OpenTelemetry's log SDK automatically injects trace_id and span_id into every log record produced while a trace is active. This means logs are correlated to distributed traces with zero per-log-call effort, and the logs can be exported via OTLP to any compatible backend alongside traces and metrics giving you a unified observability signal from a single SDK.

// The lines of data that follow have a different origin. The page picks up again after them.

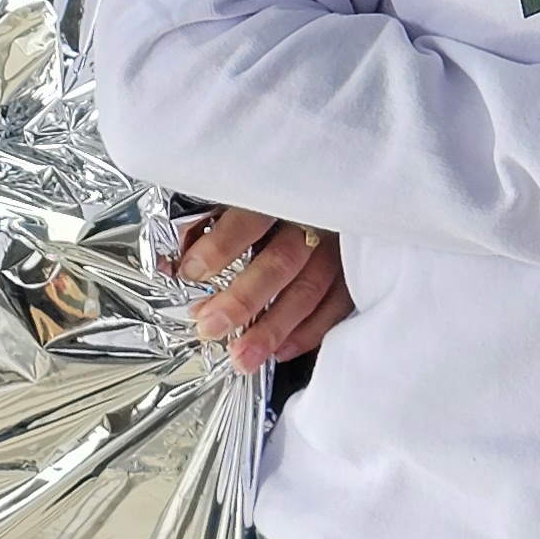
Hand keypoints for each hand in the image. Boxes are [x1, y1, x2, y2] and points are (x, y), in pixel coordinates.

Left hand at [166, 205, 350, 370]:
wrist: (347, 182)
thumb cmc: (278, 196)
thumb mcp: (244, 193)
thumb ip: (214, 218)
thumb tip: (181, 258)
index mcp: (283, 193)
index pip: (251, 218)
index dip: (220, 246)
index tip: (190, 272)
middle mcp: (316, 220)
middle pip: (281, 262)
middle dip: (243, 300)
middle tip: (210, 326)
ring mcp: (342, 247)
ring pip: (309, 290)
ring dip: (274, 327)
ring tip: (242, 357)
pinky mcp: (358, 268)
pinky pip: (338, 305)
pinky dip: (311, 332)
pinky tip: (281, 351)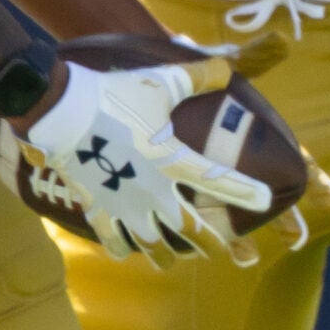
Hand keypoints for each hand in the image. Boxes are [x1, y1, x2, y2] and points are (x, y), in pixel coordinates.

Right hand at [19, 57, 272, 266]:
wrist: (64, 111)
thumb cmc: (115, 95)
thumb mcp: (161, 82)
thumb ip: (197, 77)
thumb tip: (227, 68)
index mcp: (172, 160)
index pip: (217, 179)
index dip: (244, 190)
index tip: (265, 200)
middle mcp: (152, 190)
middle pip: (187, 228)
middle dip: (207, 243)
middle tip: (220, 254)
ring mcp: (123, 203)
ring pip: (151, 242)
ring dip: (164, 254)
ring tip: (170, 262)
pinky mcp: (96, 206)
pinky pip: (111, 237)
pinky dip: (119, 247)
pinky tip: (124, 252)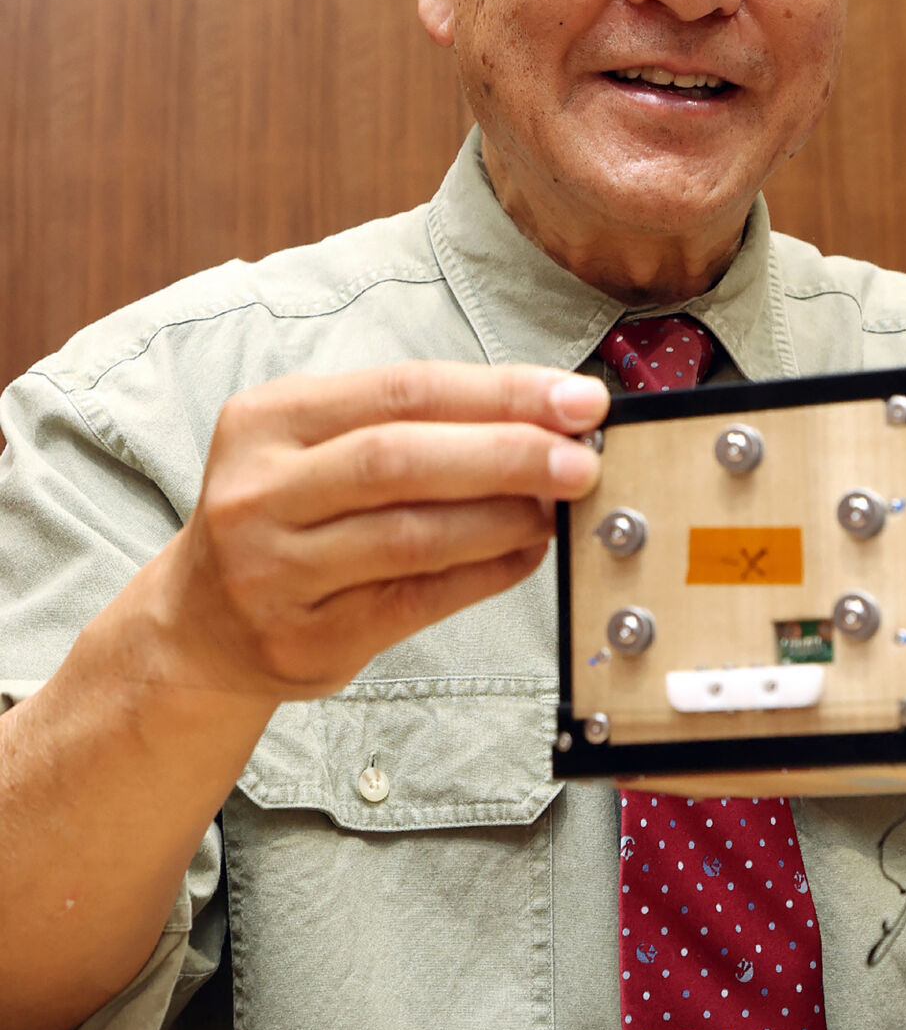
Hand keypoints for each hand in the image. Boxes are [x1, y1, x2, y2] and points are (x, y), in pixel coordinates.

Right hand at [154, 361, 607, 699]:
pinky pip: (415, 600)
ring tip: (557, 506)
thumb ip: (415, 425)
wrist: (199, 623)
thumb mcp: (318, 445)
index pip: (403, 390)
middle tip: (582, 458)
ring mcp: (272, 570)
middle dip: (508, 453)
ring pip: (411, 535)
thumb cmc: (287, 515)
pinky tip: (525, 553)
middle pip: (401, 458)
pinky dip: (484, 574)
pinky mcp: (302, 639)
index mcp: (268, 419)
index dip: (500, 392)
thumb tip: (546, 416)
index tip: (577, 399)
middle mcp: (260, 491)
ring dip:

Can I query structured logs with SQL?

Yes. Log platforms like OpenObserve expose structured log fields as SQL-queryable columns. This enables analytics that are impossible with unstructured logs: counting errors by service, computing error rates over time, finding the slowest requests, or retrieving the full log history for a specific user all with standard SQL.

How do I implement structured logging in Python?

Use structlog for structured log formatting and the opentelemetry-instrumentation-logging package to inject trace_id automatically. Configure structlog with JSONRenderer as the final processor, attach the OTel LoggingHandler to Python's root logger, and export via OTLP to your log backend.

Is structured logging expensive?

Structured logging itself has negligible overhead. The cost driver in log management is volume, not format. Structured logging typically reduces costs compared to unstructured logging because it enables you to set meaningful severity filters (eliminating DEBUG logs in production), use sampling intelligently, and route logs to the right storage tier because every log has queryable metadata.